**RECORDS**
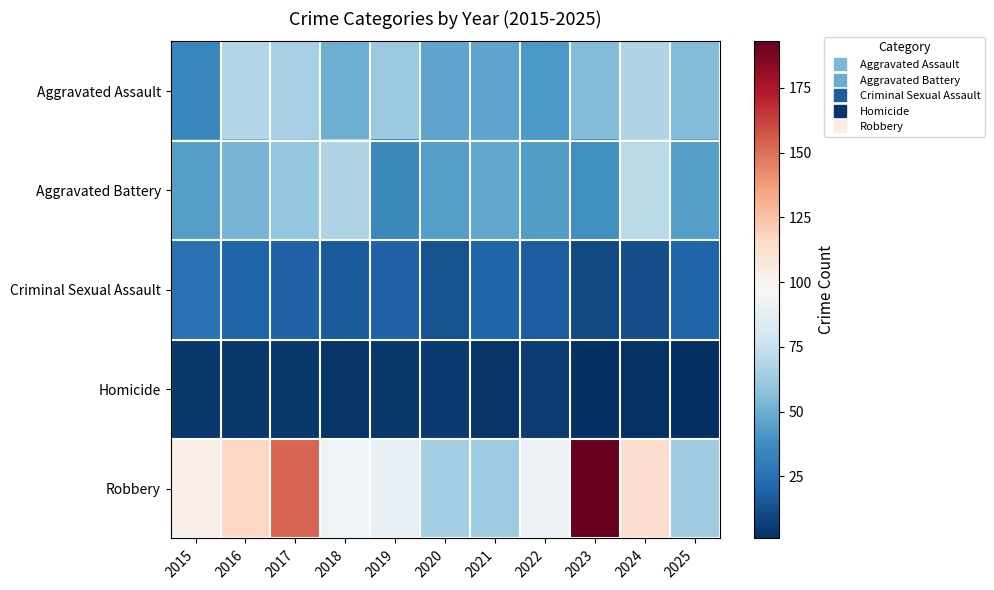

Which series changed the most between 2018 and 2019?

Aggravated Battery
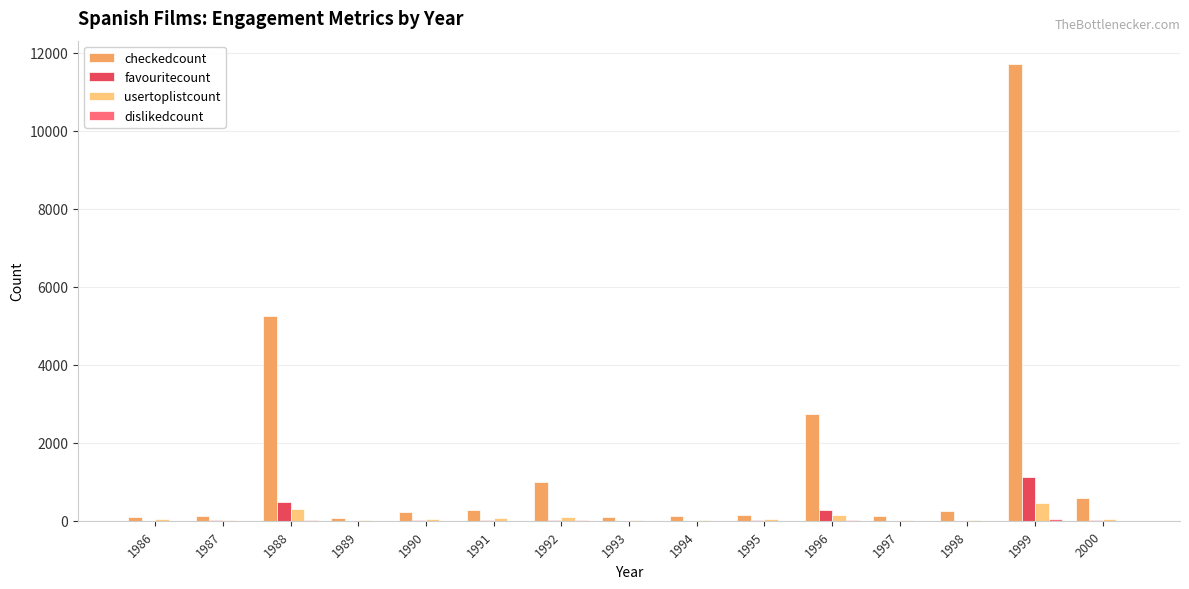

Between 1995 and 1999, which series saw the biggest shift?

checkedcount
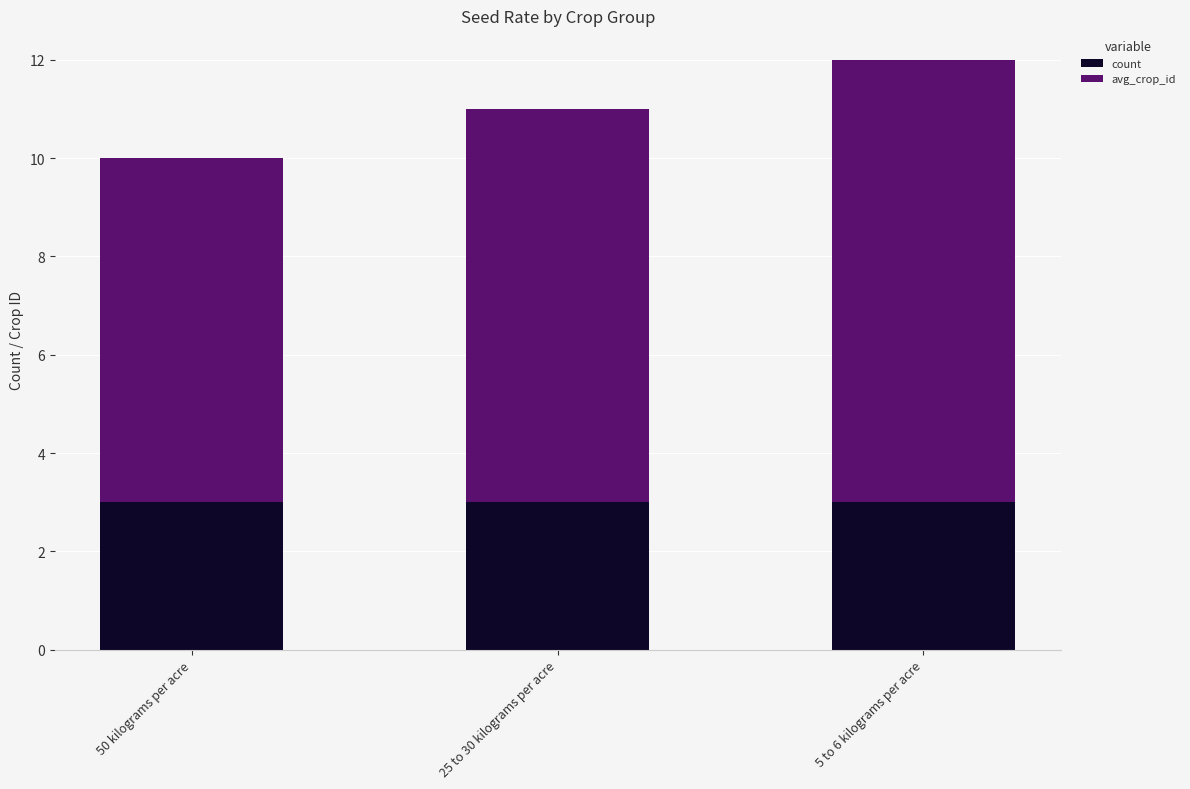

What is the average value of the count series?

3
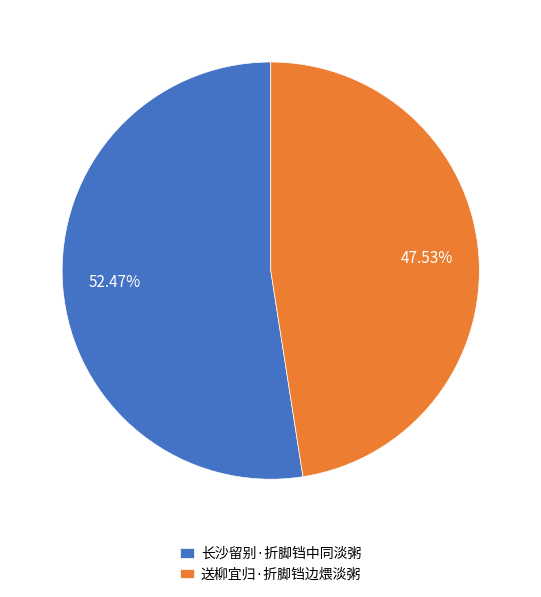

What is the largest slice in the pie chart?

长沙留别·折脚铛中同淡粥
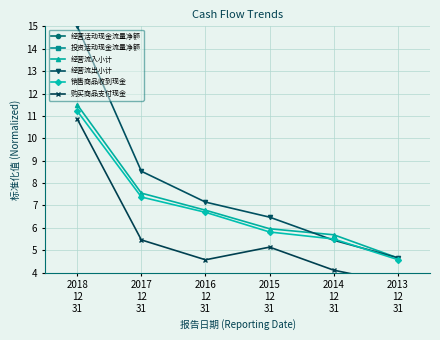

What is the value of the 经营流出小计 point at the 1st from the left?

15.0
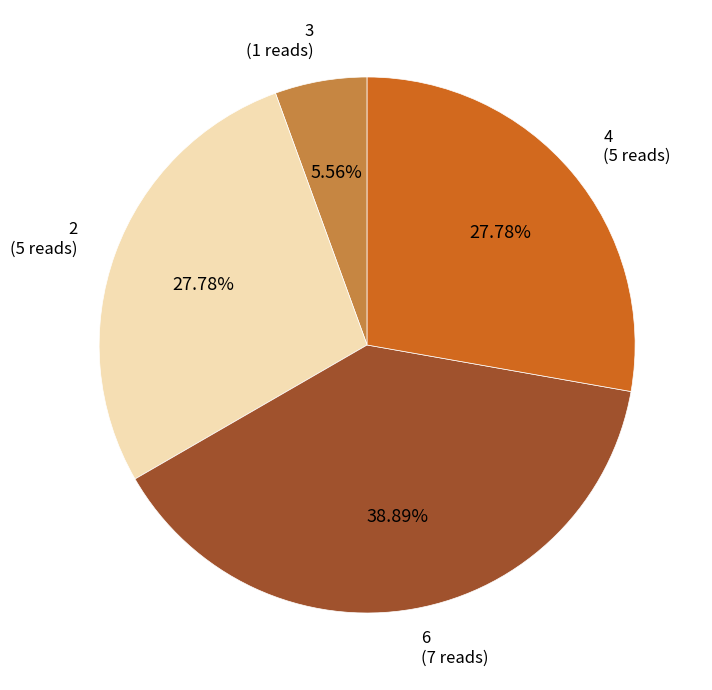

Do 3 and 2 together represent more than half of the pie?

No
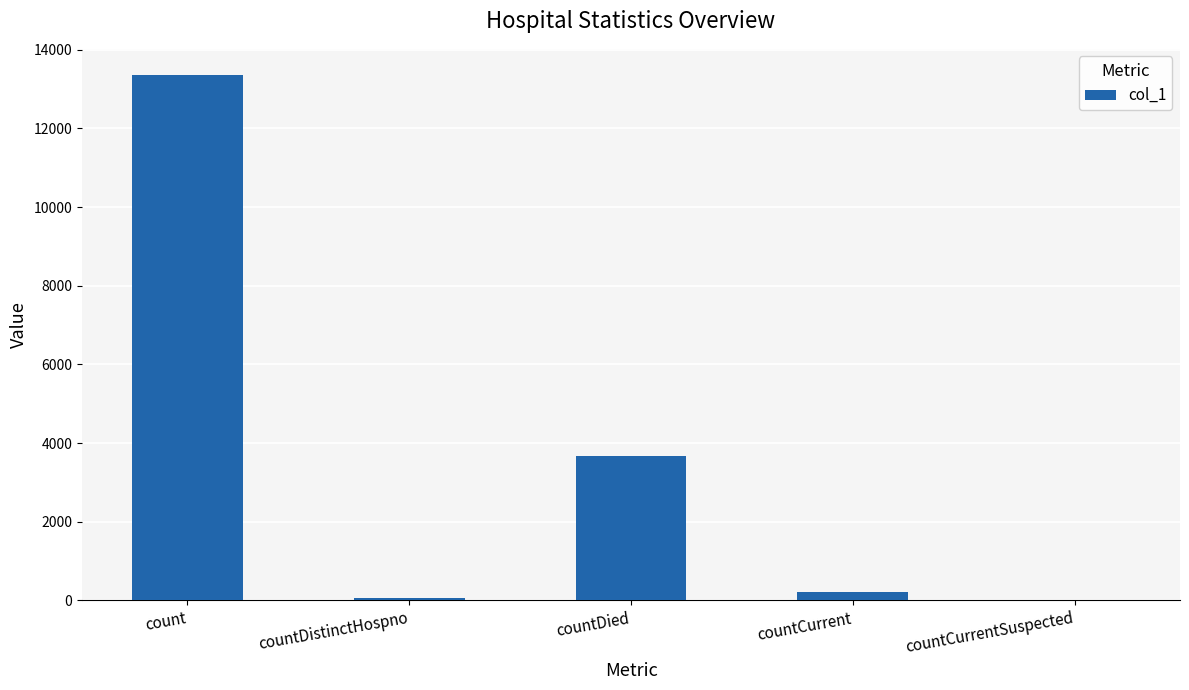

True or false: the data shows 13353 at count.

True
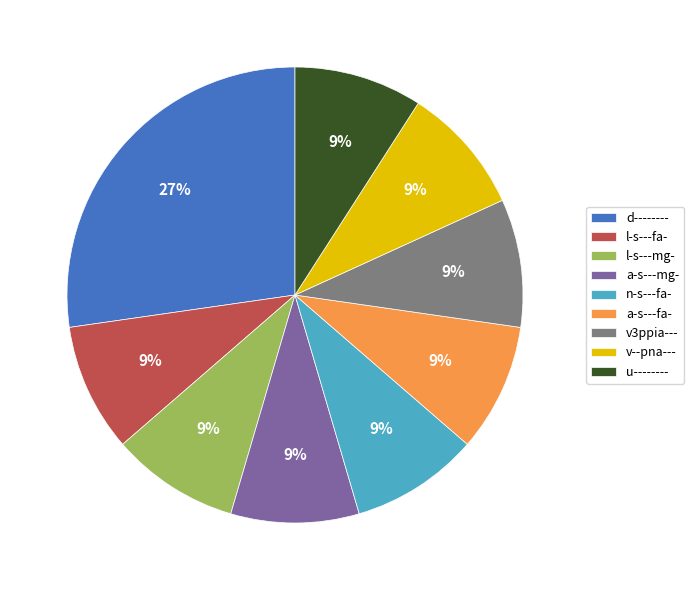

True or false: a-s---mg- accounts for 19% of the total.

False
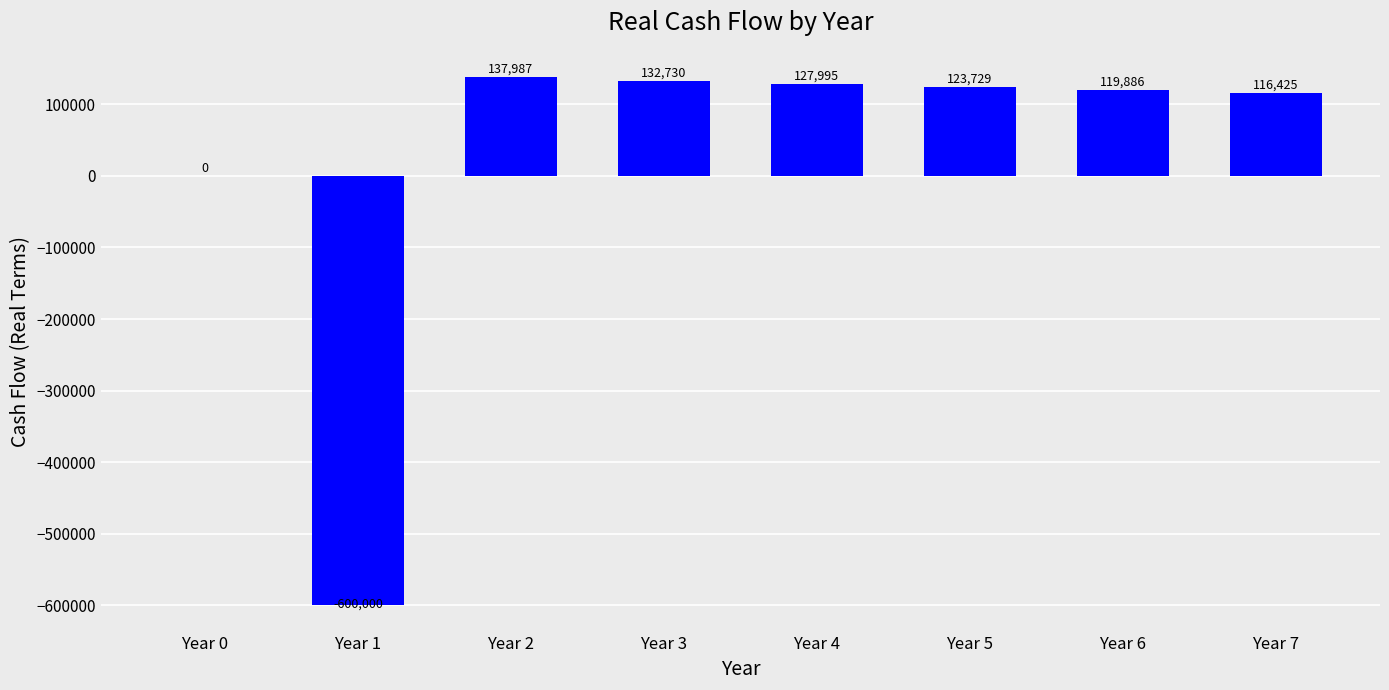

At which category does the chart reach its peak across all series?

Year 2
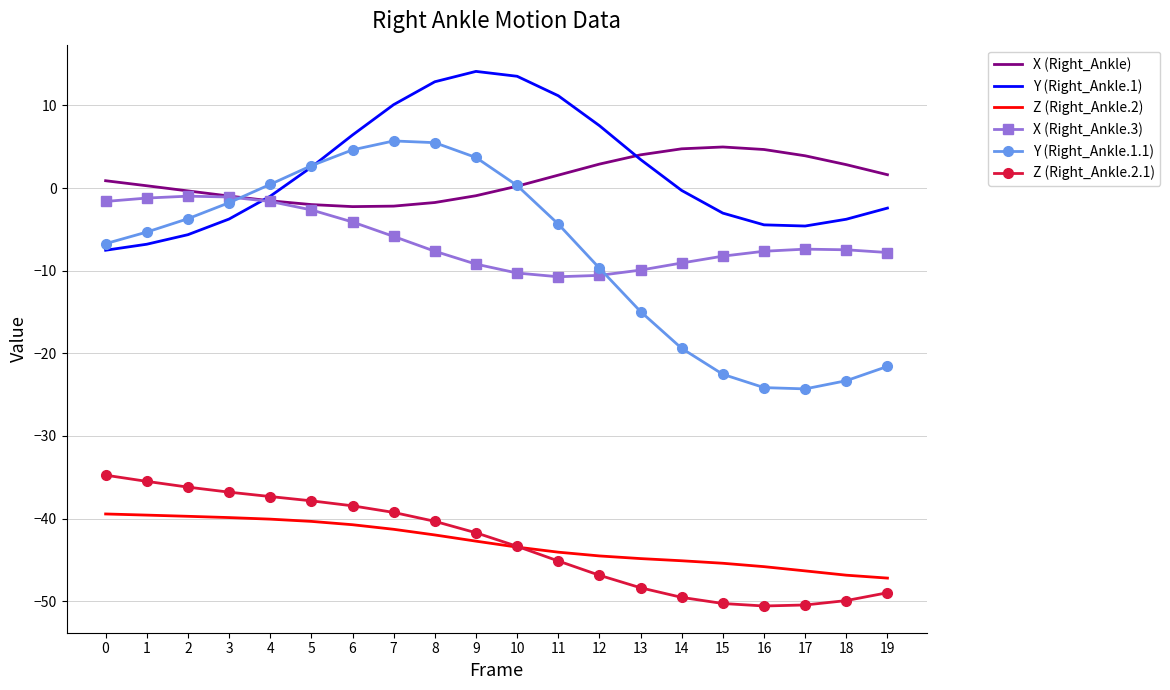

What is the difference between the second highest and second lowest values in the Y (Right_Ankle.1.1) series?

29.6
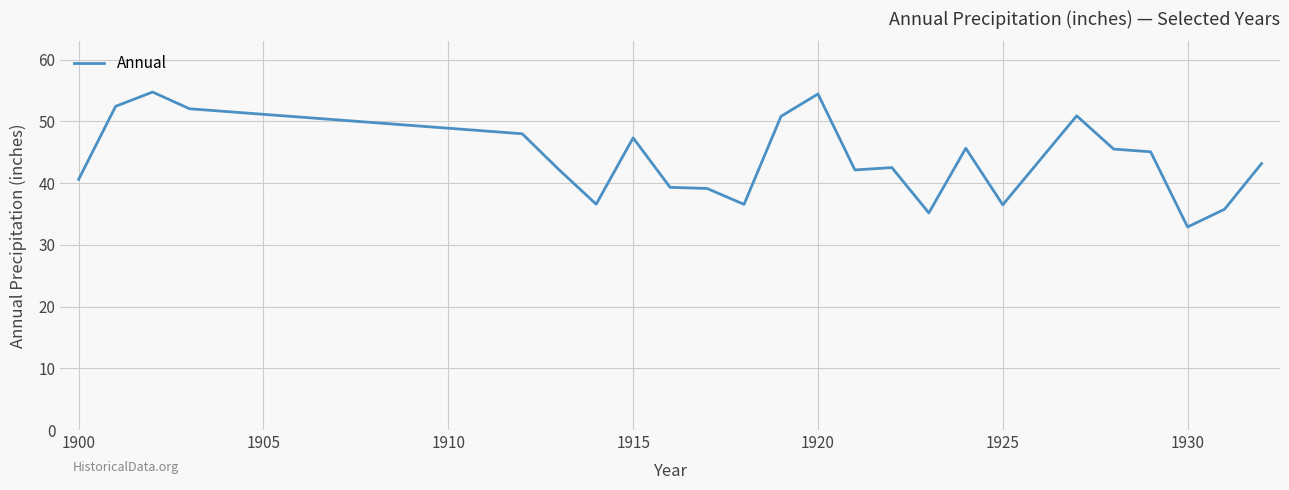

What is the maximum value shown in the chart?

54.8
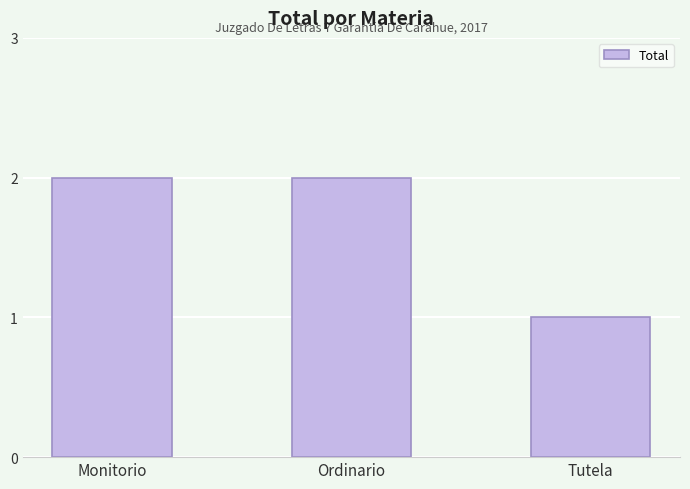

Is it true that the value at Ordinario is 1?

False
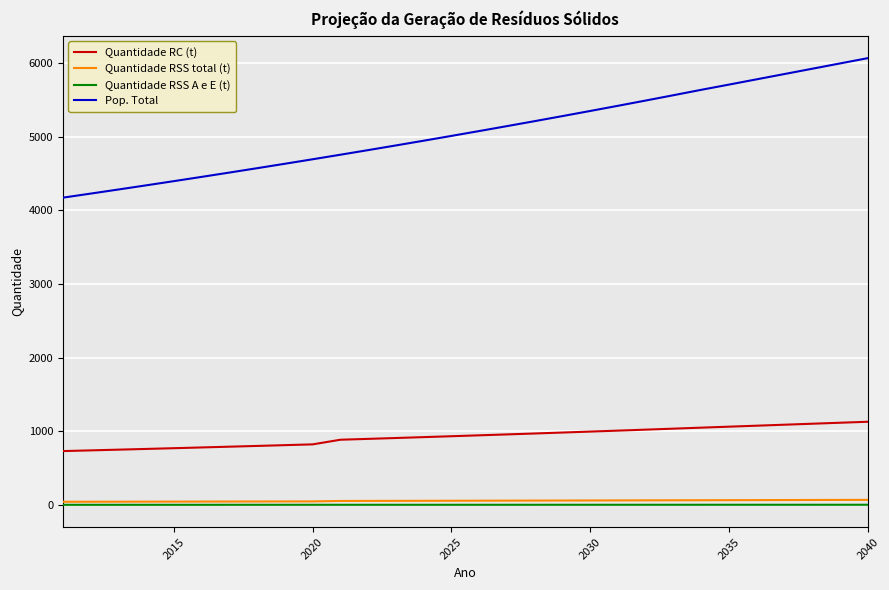

Is this an area chart (filled region under the line)?

No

**TASK TO CARRY OUT**
Reproduce every row above word for word, and leave the pictures out of your copy.

**SOLUTION**
Which series changed the most between 2018 and 2019?

Aggravated Battery

Between 1995 and 1999, which series saw the biggest shift?

checkedcount

What is the average value of the count series?

3

What is the largest slice in the pie chart?

长沙留别·折脚铛中同淡粥

What is the value of the 经营流出小计 point at the 1st from the left?

15.0

Do 3 and 2 together represent more than half of the pie?

No

True or false: the data shows 13353 at count.

True

True or false: a-s---mg- accounts for 19% of the total.

False

At which category does the chart reach its peak across all series?

Year 2

What is the difference between the second highest and second lowest values in the Y (Right_Ankle.1.1) series?

29.6

What is the maximum value shown in the chart?

54.8

Is it true that the value at Ordinario is 1?

False

Is this an area chart (filled region under the line)?

No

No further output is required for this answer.